*** Opening of Source document ***
The nexus with savings and investments is not as straightforward as in the case of produced capital, because the dynamics of both human capital and intangible wealth accumulation—or depletion—depend to a large extent on factors of another nature (quality of education; institutional evolution; capabilities and collective knowledge tacitly embedded in routines of firms, the public sector, organizations, and other social groups; and non-research-and-development-derived technical progress).
Human Capital is the principal constituent of total wealth and increasingly correlated with growth in middle and even more significantly in higher-income levels, notwithstanding being partially overshadowed by Natural Capital in the low-income country bracket. Human Capital is instrumental in paving the way to higher income. By fortifying early childhood development and ensuring minimum primary and secondary education, barriers to educational attainment are broken and learning outcomes raised, accompanied by consequent increases in the intrinsic value of knowledge and skills that is translated into higher wages for workers.
Human development goes hand in hand with initiatives aimed at improving health and expanding the labor force; spending in social services and life-sustaining infrastructure, targeted at nurturing well-being and supporting population growth, by increasing life expectancy and countering famine and child mortality, are necessary, while the role of infrastructure is also equally decisive in offering market outlets for labor (Izvorski et al, 2018). Apart from resource rent investments, Human Capital may also be boosted by policies cultivating gender equality in labor force and education participation for women, increasing female returns (Agenor & Canuto, 2015) (Lange et al, 2018). Finally, Human Capital goes hand in hand with the local development of production and technological-learning capabilities (Canuto, 2018).
Table 1 shows Human Capital, on average, almost matching Natural Capital in composition levels among low-income countries in 2014. Much of the convergence in Wealth between 1995 and 2014 is largely attributable to accumulation of Human Capital, as investments in education and health were substantial in many low and middle-income countries, besides institutional and technological changes that supported their growth along globalization (Lange et al, 2018) (Canuto, 2017).
Thirdly, regardless of country-specific natural resource richness, the weight of natural wealth is higher on the transition from low- to middle-income, but then decreases relatively along the ascent towards high-income. It follows from the previous two remarks – as we can also observe by looking at Table 1 and Figure 1 - that the single most important constituent of Total Wealth in Low-Income Countries is Natural Capital, only decreasing in relevance through direct substitution by Produced Capital and predominantly by the effect of the accumulation of Human Capital and Intangible Assets, as countries progress towards higher income echelons. The mechanism that underlies this process is dependent on labor transfer, as typically a large pool of unskilled subsistence-level workers makes the transition toward more modern capital-intensive occupations in more modern activities with higher embedded technology; this technology is often diffused from richer countries and easily adaptable to local circumstances with minimum capabilities of imitation and adaptation, without entailing significant skill recalibration requirements from workers in order to be deployed.
*** Close of Source document ***
*** Opening of Dataset excerpts ***
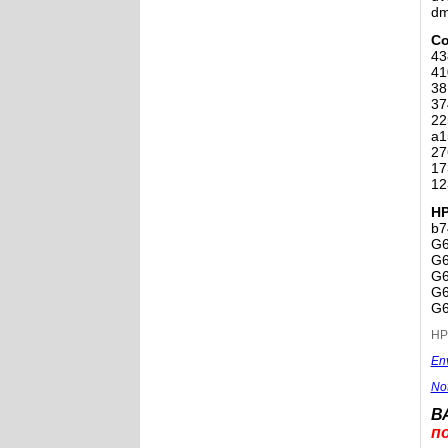
dm
Co
43
41
38
37
22
a1
27
17
12
H
b7
G6
G6
G6
G6
G6
HP
En
No
В
п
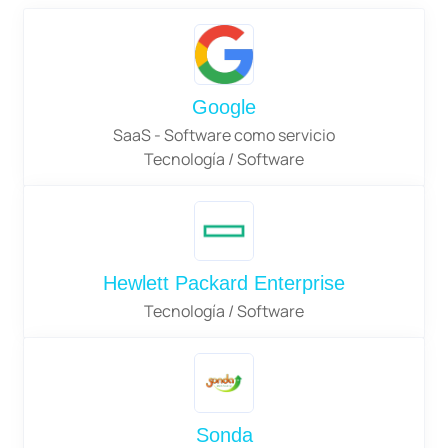
Google
SaaS - Software como servicio
Tecnología / Software
Hewlett Packard Enterprise
Tecnología / Software
Sonda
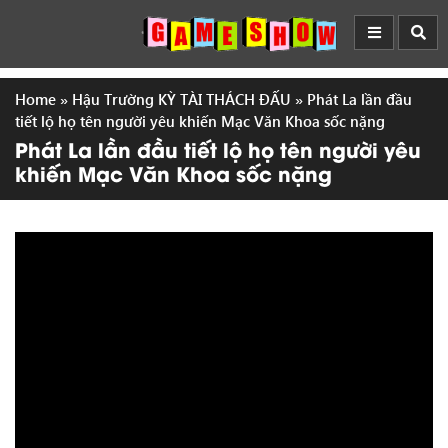
Home
»
Hậu Trường KỲ TÀI THÁCH ĐẤU
»
Phát La lần đầu
tiết lộ họ tên người yêu khiến Mạc Văn Khoa sốc nặng
Phát La lần đầu tiết lộ họ tên người yêu
khiến Mạc Văn Khoa sốc nặng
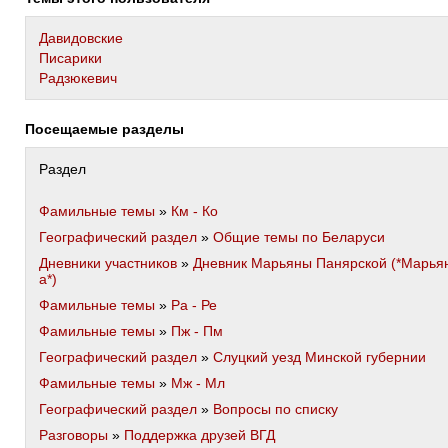
Давидовские
Писарики
Радзюкевич
Посещаемые разделы
Раздел
Фамильные темы
»
Км - Ко
Географический раздел
»
Общие темы по Беларуси
Дневники участников
»
Дневник Марьяны Панярской (*Марья
а*)
Фамильные темы
»
Ра - Ре
Фамильные темы
»
Пж - Пм
Географический раздел
»
Слуцкий уезд Минской губернии
Фамильные темы
»
Мж - Мл
Географический раздел
»
Вопросы по списку
Разговоры
»
Поддержка друзей ВГД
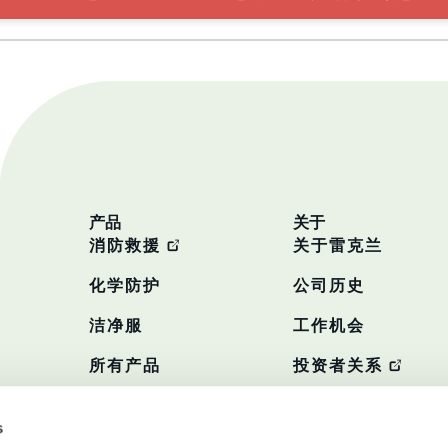
产品
关于
消防救援
关于雷克兰
化学防护
公司历史
洁净服
工作机会
所有产品
投资者关系
政策
s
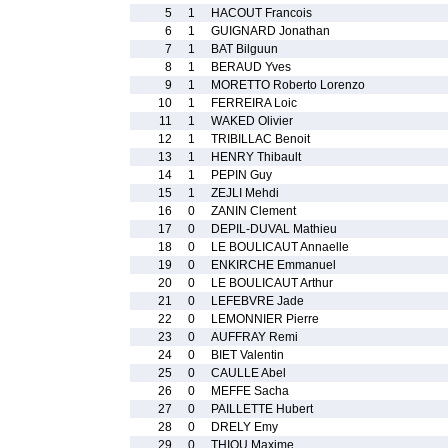
5
1
HACOUT Francois
6
1
GUIGNARD Jonathan
7
1
BAT Bilguun
8
1
BERAUD Yves
9
1
MORETTO Roberto Lorenzo
10
1
FERREIRA Loic
11
1
WAKED Olivier
12
1
TRIBILLAC Benoit
13
1
HENRY Thibault
14
1
PEPIN Guy
15
1
ZEJLI Mehdi
16
0
ZANIN Clement
17
0
DEPIL-DUVAL Mathieu
18
0
LE BOULICAUT Annaelle
19
0
ENKIRCHE Emmanuel
20
0
LE BOULICAUT Arthur
21
0
LEFEBVRE Jade
22
0
LEMONNIER Pierre
23
0
AUFFRAY Remi
24
0
BIET Valentin
25
0
CAULLE Abel
26
0
MEFFE Sacha
27
0
PAILLETTE Hubert
28
0
DRELY Emy
29
0
THIOU Maxime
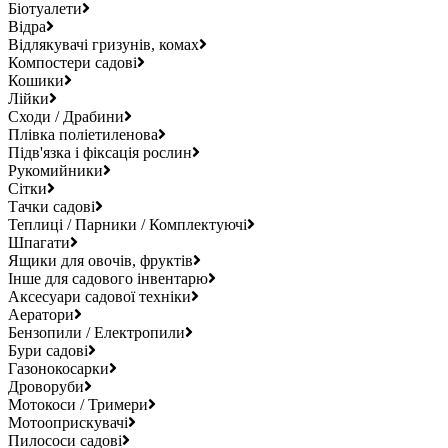
Біотуалети
Відра
Відлякувачі гризунів, комах
Компостери садові
Кошики
Лійки
Сходи / Драбини
Плівка поліетиленова
Підв'язка і фіксація рослин
Рукомийники
Сітки
Тачки садові
Теплиці / Парники / Комплектуючі
Шпагати
Ящики для овочів, фруктів
Інше для садового інвентарю
Аксесуари садової техніки
Аератори
Бензопили / Електропили
Бури садові
Газонокосарки
Дроворуби
Мотокоси / Тримери
Мотооприскувачі
Пилососи садові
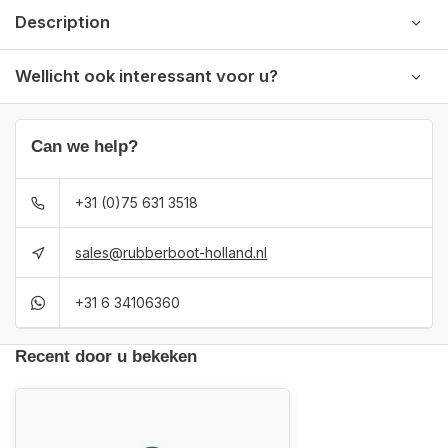
Description
Wellicht ook interessant voor u?
Can we help?
+31 (0)75 631 3518
sales@rubberboot-holland.nl
+31 6 34106360
Recent door u bekeken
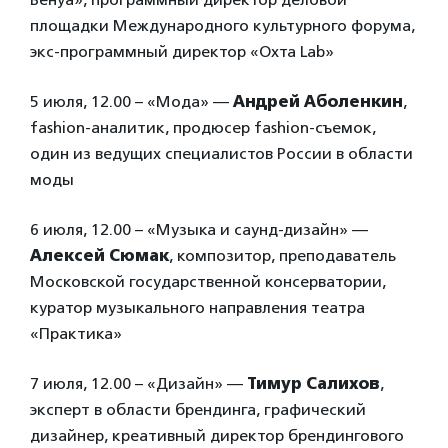
площадки Международного культурного форума,
экс-программный директор «Охта Lab»
5 июля, 12.00 – «Мода» —
Андрей Аболенкин
,
fashion-аналитик, продюсер fashion-съемок,
один из ведущих специалистов России в области
моды
6 июля, 12.00 – «Музыка и саунд-дизайн» —
Алексей Сюмак
, композитор, преподаватель
Московской государственной консерватории,
куратор музыкального направления театра
«Практика»
7 июля, 12.00 – «Дизайн» —
Тимур Салихов
,
эксперт в области брендинга, графический
дизайнер, креативный директор брендингового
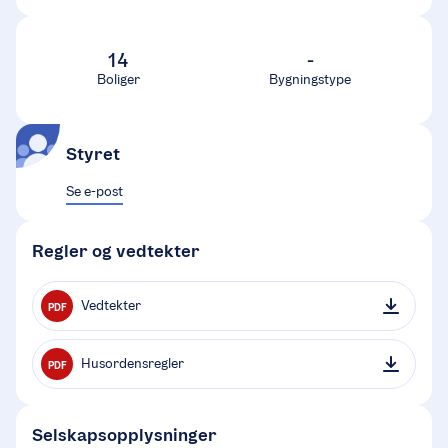
14
-
Boliger
Bygningstype
Styret
Se e-post
Regler og vedtekter
Vedtekter
PDF
Husordensregler
PDF
Selskapsopplysninger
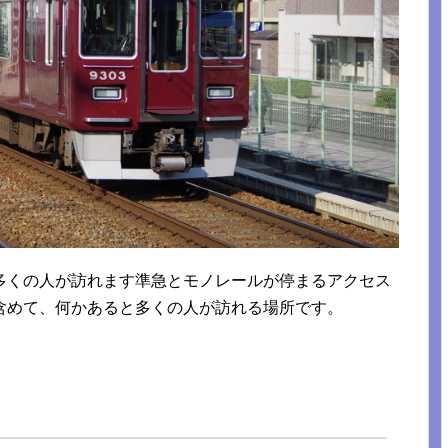
多くの人が訪れます準急とモノレールが停まるアクセス
含めて、何かあると多くの人が訪れる場所です。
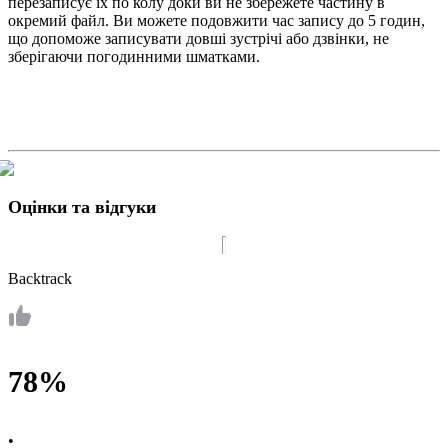
перезаписує їх по колу доки ви не збережете частину в
окремий файл. Ви можете подовжити час запису до 5 годин,
що допоможе записувати довші зустрічі або дзвінки, не
зберігаючи погодинними шматками.
Оцінки та відгуки
Backtrack
78%
•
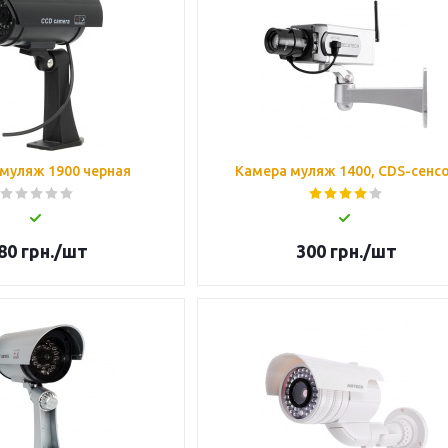
муляж 1900 черная
Камера муляж 1400, CDS-сенс
80
грн.
/шт
300
грн.
/шт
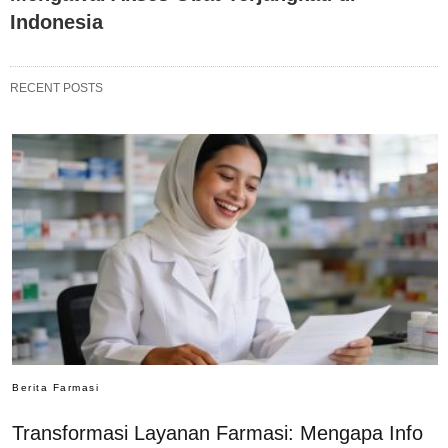
Indonesia
RECENT POSTS
Berita Farmasi
Transformasi Layanan Farmasi: Mengapa Info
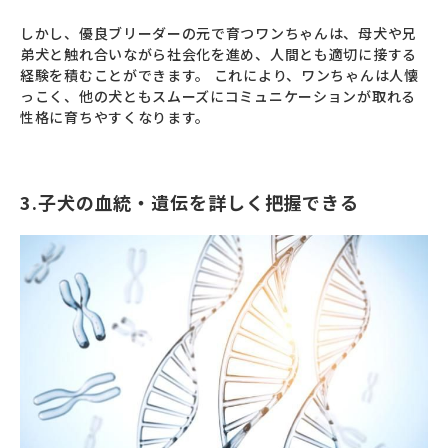
しかし、優良ブリーダーの元で育つワンちゃんは、母犬や兄
弟犬と触れ合いながら社会化を進め、人間とも適切に接する
経験を積むことができます。 これにより、ワンちゃんは人懐
っこく、他の犬ともスムーズにコミュニケーションが取れる
性格に育ちやすくなります。
3.子犬の血統・遺伝を詳しく把握できる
*** Close of Dataset excerpts ***
• **Required action A**
Decide whether each statement agrees with the passage on human capital and national wealth, answering yes or no and quoting the words of the passage that settle it: (i) In low-income countries, Natural Capital is the largest constituent of Total Wealth. (ii) The weight of natural wealth keeps growing as countries climb toward high income. (iii) Human Capital accumulation accounts for much of the convergence in Wealth between 1995 and 2014.
• **Required action B**
In the passage on human capital and national wealth, what does Table 1 show for low-income countries in 2014?
• **Required action C**
Go on with the passage on human capital and national wealth, picking up after its final sentence.
The rows are drawn from a separate source.

• **Written answer A**
(i) Yes: "the single most important constituent of Total Wealth in Low-Income Countries is Natural Capital"
(ii) No: "the weight of natural wealth is higher on the transition from low- to middle-income, but then decreases relatively along the ascent towards high-income"
(iii) Yes: "Much of the convergence in Wealth between 1995 and 2014 is largely attributable to accumulation of Human Capital"

• **Written answer B**
It shows Human Capital, on average, almost matching Natural Capital in composition levels.

• **Written answer C**
Natural Capital is itself combined with production capabilities, particularly when the natural-resource use is to a large extent idiosyncratic, as each extraction process is unique and high cost subsoil deposits are addressed predominantly through the development of local capabilities in sophisticated upstream and downstream activities. These requirements in terms of capabilities will vary and may surpass the imitation and adaptation that were sufficient in labor transfers from subsistence to more modern activities pointed out as typical of the transition from low- to middle-income countries. Creative absorption or innovation may be necessary, as the creation of specific content – that cannot be perfectly diffused through public information or private property, or emulated based on textbooks, blueprints, or other codifiable forms of knowledge transmission – is required to be developed locally in order to enable higher quality and more efficient domestic commodity production (Brahmbhatt et al, 2010; Canuto, 1995; Canuto et al, 2010).
Natural Capital intermingles with the institutional component of intangible assets, as a scrutinized resource management process, together with transparent fiscal and macroeconomic stability policies may direct natural resource rent surpluses towards viable investments on one hand, whereas policies focused on fostering a favorable business and investment climate may incite risky entrepreneurs to innovate on the other, thus furthering the development of both Intangible Wealth and Produced Capital (Brahmbhatt et al, 2010; Canuto, 2019b).
Natural capital also varies over time for reasons other than its use. The fact that it decreases in relative terms as a wealth component when the economy moves up the income ladder does not preclude it to rise in absolute terms as a result of technological changes or new discoveries.
Values of natural capital may also change as a result of heterogeneity among natural resources. The value of existing assets may rise if increases of global production must be based on less efficient sources at the margin. Such “rents” tend to be reflected in the value of natural capital in countries well-endowed with high-quality resources.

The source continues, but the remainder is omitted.